Start of Raw data

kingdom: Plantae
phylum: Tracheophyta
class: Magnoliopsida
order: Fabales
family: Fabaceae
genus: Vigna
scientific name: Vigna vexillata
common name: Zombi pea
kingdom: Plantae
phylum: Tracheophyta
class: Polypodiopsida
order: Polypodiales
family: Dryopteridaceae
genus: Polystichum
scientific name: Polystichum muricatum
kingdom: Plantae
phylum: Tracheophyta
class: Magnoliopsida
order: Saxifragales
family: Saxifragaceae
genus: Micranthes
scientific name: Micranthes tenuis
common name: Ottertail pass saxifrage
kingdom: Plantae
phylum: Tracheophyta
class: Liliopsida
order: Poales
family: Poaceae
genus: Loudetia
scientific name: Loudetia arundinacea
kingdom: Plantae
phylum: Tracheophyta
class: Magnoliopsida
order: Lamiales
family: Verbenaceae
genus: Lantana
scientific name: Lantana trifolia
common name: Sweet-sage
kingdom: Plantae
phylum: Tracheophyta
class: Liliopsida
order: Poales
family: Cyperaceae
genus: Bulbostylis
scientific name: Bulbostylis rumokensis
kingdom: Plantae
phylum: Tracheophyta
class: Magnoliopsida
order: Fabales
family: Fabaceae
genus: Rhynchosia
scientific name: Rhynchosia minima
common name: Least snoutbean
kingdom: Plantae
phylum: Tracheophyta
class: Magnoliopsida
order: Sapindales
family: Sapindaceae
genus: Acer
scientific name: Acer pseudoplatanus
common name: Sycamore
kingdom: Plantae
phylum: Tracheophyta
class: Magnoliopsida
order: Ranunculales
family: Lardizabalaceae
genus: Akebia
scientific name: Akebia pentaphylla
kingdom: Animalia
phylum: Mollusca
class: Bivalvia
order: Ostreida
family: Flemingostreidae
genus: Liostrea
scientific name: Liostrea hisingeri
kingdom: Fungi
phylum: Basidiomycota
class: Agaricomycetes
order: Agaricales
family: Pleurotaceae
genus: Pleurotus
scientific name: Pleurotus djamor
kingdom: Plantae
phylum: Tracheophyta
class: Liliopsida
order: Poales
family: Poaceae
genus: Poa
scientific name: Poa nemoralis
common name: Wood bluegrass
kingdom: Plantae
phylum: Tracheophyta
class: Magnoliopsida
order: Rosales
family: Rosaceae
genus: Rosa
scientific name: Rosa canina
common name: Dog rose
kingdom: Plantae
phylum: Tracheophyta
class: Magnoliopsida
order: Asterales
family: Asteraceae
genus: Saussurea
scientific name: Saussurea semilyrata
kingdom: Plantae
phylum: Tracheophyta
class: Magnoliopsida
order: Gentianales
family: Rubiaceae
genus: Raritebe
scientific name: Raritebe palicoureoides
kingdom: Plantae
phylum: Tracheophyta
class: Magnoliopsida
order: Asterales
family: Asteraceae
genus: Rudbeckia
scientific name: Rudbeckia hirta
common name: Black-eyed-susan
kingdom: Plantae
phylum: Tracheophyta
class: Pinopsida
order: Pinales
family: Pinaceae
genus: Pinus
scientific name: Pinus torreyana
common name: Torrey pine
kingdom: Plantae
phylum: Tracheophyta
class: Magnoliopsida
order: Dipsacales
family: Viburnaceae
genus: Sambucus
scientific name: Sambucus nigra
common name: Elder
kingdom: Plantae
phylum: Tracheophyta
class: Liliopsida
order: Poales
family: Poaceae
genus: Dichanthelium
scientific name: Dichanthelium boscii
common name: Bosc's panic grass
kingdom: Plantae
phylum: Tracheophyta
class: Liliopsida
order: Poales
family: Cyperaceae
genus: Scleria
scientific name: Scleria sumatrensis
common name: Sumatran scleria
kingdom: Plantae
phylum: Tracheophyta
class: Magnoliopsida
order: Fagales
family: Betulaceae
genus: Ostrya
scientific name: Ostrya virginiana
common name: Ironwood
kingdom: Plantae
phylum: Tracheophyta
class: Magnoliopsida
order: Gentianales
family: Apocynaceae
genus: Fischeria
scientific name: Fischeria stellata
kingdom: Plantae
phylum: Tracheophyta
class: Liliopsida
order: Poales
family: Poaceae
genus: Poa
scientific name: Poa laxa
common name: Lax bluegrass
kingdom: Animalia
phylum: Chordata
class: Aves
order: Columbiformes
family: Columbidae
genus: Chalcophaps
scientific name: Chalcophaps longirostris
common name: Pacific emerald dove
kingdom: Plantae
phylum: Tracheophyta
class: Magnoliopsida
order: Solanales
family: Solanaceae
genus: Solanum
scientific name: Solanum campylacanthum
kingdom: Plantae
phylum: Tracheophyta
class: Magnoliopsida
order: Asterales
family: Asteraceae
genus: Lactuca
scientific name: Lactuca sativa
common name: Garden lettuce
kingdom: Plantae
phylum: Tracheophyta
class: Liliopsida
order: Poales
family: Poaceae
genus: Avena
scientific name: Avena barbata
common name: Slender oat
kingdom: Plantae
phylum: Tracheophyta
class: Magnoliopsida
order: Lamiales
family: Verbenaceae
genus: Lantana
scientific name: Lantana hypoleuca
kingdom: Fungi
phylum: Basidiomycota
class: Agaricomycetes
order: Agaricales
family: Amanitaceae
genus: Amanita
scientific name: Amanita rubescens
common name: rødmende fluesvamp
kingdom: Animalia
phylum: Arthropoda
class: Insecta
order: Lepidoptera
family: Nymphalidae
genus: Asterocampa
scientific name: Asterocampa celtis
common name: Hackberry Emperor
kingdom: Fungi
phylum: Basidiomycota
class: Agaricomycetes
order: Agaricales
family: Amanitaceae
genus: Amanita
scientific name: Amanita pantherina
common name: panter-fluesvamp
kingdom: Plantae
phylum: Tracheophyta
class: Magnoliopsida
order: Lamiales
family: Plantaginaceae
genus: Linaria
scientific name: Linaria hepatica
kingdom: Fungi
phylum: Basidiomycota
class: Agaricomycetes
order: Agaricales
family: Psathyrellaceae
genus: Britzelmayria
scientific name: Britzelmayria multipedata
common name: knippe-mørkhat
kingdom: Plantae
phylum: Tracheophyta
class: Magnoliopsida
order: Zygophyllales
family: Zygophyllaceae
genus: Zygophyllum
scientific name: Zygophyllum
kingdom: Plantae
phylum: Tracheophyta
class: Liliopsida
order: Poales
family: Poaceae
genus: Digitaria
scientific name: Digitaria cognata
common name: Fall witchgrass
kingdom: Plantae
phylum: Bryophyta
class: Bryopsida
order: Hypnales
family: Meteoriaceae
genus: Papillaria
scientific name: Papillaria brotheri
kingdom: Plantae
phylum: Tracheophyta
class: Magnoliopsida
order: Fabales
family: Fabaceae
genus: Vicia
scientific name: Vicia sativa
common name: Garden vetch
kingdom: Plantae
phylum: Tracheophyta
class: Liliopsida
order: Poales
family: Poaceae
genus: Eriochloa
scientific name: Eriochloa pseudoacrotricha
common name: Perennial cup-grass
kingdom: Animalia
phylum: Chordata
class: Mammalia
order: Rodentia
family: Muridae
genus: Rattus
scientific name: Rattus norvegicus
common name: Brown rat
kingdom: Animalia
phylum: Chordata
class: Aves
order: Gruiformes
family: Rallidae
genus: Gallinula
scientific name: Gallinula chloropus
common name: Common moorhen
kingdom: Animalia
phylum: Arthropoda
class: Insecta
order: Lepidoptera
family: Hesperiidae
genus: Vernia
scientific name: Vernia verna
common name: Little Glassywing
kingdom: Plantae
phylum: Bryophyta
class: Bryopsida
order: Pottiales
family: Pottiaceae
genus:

End of Raw data

• **Given problem**
Rewrite the records above, putting "vernacular name" wherever "common name" appears and leaving everything else unchanged.

• **Expected answer**
kingdom: Plantae
phylum: Tracheophyta
class: Magnoliopsida
order: Fabales
family: Fabaceae
genus: Vigna
scientific name: Vigna vexillata
vernacular name: Zombi pea
kingdom: Plantae
phylum: Tracheophyta
class: Polypodiopsida
order: Polypodiales
family: Dryopteridaceae
genus: Polystichum
scientific name: Polystichum muricatum
kingdom: Plantae
phylum: Tracheophyta
class: Magnoliopsida
order: Saxifragales
family: Saxifragaceae
genus: Micranthes
scientific name: Micranthes tenuis
vernacular name: Ottertail pass saxifrage
kingdom: Plantae
phylum: Tracheophyta
class: Liliopsida
order: Poales
family: Poaceae
genus: Loudetia
scientific name: Loudetia arundinacea
kingdom: Plantae
phylum: Tracheophyta
class: Magnoliopsida
order: Lamiales
family: Verbenaceae
genus: Lantana
scientific name: Lantana trifolia
vernacular name: Sweet-sage
kingdom: Plantae
phylum: Tracheophyta
class: Liliopsida
order: Poales
family: Cyperaceae
genus: Bulbostylis
scientific name: Bulbostylis rumokensis
kingdom: Plantae
phylum: Tracheophyta
class: Magnoliopsida
order: Fabales
family: Fabaceae
genus: Rhynchosia
scientific name: Rhynchosia minima
vernacular name: Least snoutbean
kingdom: Plantae
phylum: Tracheophyta
class: Magnoliopsida
order: Sapindales
family: Sapindaceae
genus: Acer
scientific name: Acer pseudoplatanus
vernacular name: Sycamore
kingdom: Plantae
phylum: Tracheophyta
class: Magnoliopsida
order: Ranunculales
family: Lardizabalaceae
genus: Akebia
scientific name: Akebia pentaphylla
kingdom: Animalia
phylum: Mollusca
class: Bivalvia
order: Ostreida
family: Flemingostreidae
genus: Liostrea
scientific name: Liostrea hisingeri
kingdom: Fungi
phylum: Basidiomycota
class: Agaricomycetes
order: Agaricales
family: Pleurotaceae
genus: Pleurotus
scientific name: Pleurotus djamor
kingdom: Plantae
phylum: Tracheophyta
class: Liliopsida
order: Poales
family: Poaceae
genus: Poa
scientific name: Poa nemoralis
vernacular name: Wood bluegrass
kingdom: Plantae
phylum: Tracheophyta
class: Magnoliopsida
order: Rosales
family: Rosaceae
genus: Rosa
scientific name: Rosa canina
vernacular name: Dog rose
kingdom: Plantae
phylum: Tracheophyta
class: Magnoliopsida
order: Asterales
family: Asteraceae
genus: Saussurea
scientific name: Saussurea semilyrata
kingdom: Plantae
phylum: Tracheophyta
class: Magnoliopsida
order: Gentianales
family: Rubiaceae
genus: Raritebe
scientific name: Raritebe palicoureoides
kingdom: Plantae
phylum: Tracheophyta
class: Magnoliopsida
order: Asterales
family: Asteraceae
genus: Rudbeckia
scientific name: Rudbeckia hirta
vernacular name: Black-eyed-susan
kingdom: Plantae
phylum: Tracheophyta
class: Pinopsida
order: Pinales
family: Pinaceae
genus: Pinus
scientific name: Pinus torreyana
vernacular name: Torrey pine
kingdom: Plantae
phylum: Tracheophyta
class: Magnoliopsida
order: Dipsacales
family: Viburnaceae
genus: Sambucus
scientific name: Sambucus nigra
vernacular name: Elder
kingdom: Plantae
phylum: Tracheophyta
class: Liliopsida
order: Poales
family: Poaceae
genus: Dichanthelium
scientific name: Dichanthelium boscii
vernacular name: Bosc's panic grass
kingdom: Plantae
phylum: Tracheophyta
class: Liliopsida
order: Poales
family: Cyperaceae
genus: Scleria
scientific name: Scleria sumatrensis
vernacular name: Sumatran scleria
kingdom: Plantae
phylum: Tracheophyta
class: Magnoliopsida
order: Fagales
family: Betulaceae
genus: Ostrya
scientific name: Ostrya virginiana
vernacular name: Ironwood
kingdom: Plantae
phylum: Tracheophyta
class: Magnoliopsida
order: Gentianales
family: Apocynaceae
genus: Fischeria
scientific name: Fischeria stellata
kingdom: Plantae
phylum: Tracheophyta
class: Liliopsida
order: Poales
family: Poaceae
genus: Poa
scientific name: Poa laxa
vernacular name: Lax bluegrass
kingdom: Animalia
phylum: Chordata
class: Aves
order: Columbiformes
family: Columbidae
genus: Chalcophaps
scientific name: Chalcophaps longirostris
vernacular name: Pacific emerald dove
kingdom: Plantae
phylum: Tracheophyta
class: Magnoliopsida
order: Solanales
family: Solanaceae
genus: Solanum
scientific name: Solanum campylacanthum
kingdom: Plantae
phylum: Tracheophyta
class: Magnoliopsida
order: Asterales
family: Asteraceae
genus: Lactuca
scientific name: Lactuca sativa
vernacular name: Garden lettuce
kingdom: Plantae
phylum: Tracheophyta
class: Liliopsida
order: Poales
family: Poaceae
genus: Avena
scientific name: Avena barbata
vernacular name: Slender oat
kingdom: Plantae
phylum: Tracheophyta
class: Magnoliopsida
order: Lamiales
family: Verbenaceae
genus: Lantana
scientific name: Lantana hypoleuca
kingdom: Fungi
phylum: Basidiomycota
class: Agaricomycetes
order: Agaricales
family: Amanitaceae
genus: Amanita
scientific name: Amanita rubescens
vernacular name: rødmende fluesvamp
kingdom: Animalia
phylum: Arthropoda
class: Insecta
order: Lepidoptera
family: Nymphalidae
genus: Asterocampa
scientific name: Asterocampa celtis
vernacular name: Hackberry Emperor
kingdom: Fungi
phylum: Basidiomycota
class: Agaricomycetes
order: Agaricales
family: Amanitaceae
genus: Amanita
scientific name: Amanita pantherina
vernacular name: panter-fluesvamp
kingdom: Plantae
phylum: Tracheophyta
class: Magnoliopsida
order: Lamiales
family: Plantaginaceae
genus: Linaria
scientific name: Linaria hepatica
kingdom: Fungi
phylum: Basidiomycota
class: Agaricomycetes
order: Agaricales
family: Psathyrellaceae
genus: Britzelmayria
scientific name: Britzelmayria multipedata
vernacular name: knippe-mørkhat
kingdom: Plantae
phylum: Tracheophyta
class: Magnoliopsida
order: Zygophyllales
family: Zygophyllaceae
genus: Zygophyllum
scientific name: Zygophyllum
kingdom: Plantae
phylum: Tracheophyta
class: Liliopsida
order: Poales
family: Poaceae
genus: Digitaria
scientific name: Digitaria cognata
vernacular name: Fall witchgrass
kingdom: Plantae
phylum: Bryophyta
class: Bryopsida
order: Hypnales
family: Meteoriaceae
genus: Papillaria
scientific name: Papillaria brotheri
kingdom: Plantae
phylum: Tracheophyta
class: Magnoliopsida
order: Fabales
family: Fabaceae
genus: Vicia
scientific name: Vicia sativa
vernacular name: Garden vetch
kingdom: Plantae
phylum: Tracheophyta
class: Liliopsida
order: Poales
family: Poaceae
genus: Eriochloa
scientific name: Eriochloa pseudoacrotricha
vernacular name: Perennial cup-grass
kingdom: Animalia
phylum: Chordata
class: Mammalia
order: Rodentia
family: Muridae
genus: Rattus
scientific name: Rattus norvegicus
vernacular name: Brown rat
kingdom: Animalia
phylum: Chordata
class: Aves
order: Gruiformes
family: Rallidae
genus: Gallinula
scientific name: Gallinula chloropus
vernacular name: Common moorhen
kingdom: Animalia
phylum: Arthropoda
class: Insecta
order: Lepidoptera
family: Hesperiidae
genus: Vernia
scientific name: Vernia verna
vernacular name: Little Glassywing
kingdom: Plantae
phylum: Bryophyta
class: Bryopsida
order: Pottiales
family: Pottiaceae
genus:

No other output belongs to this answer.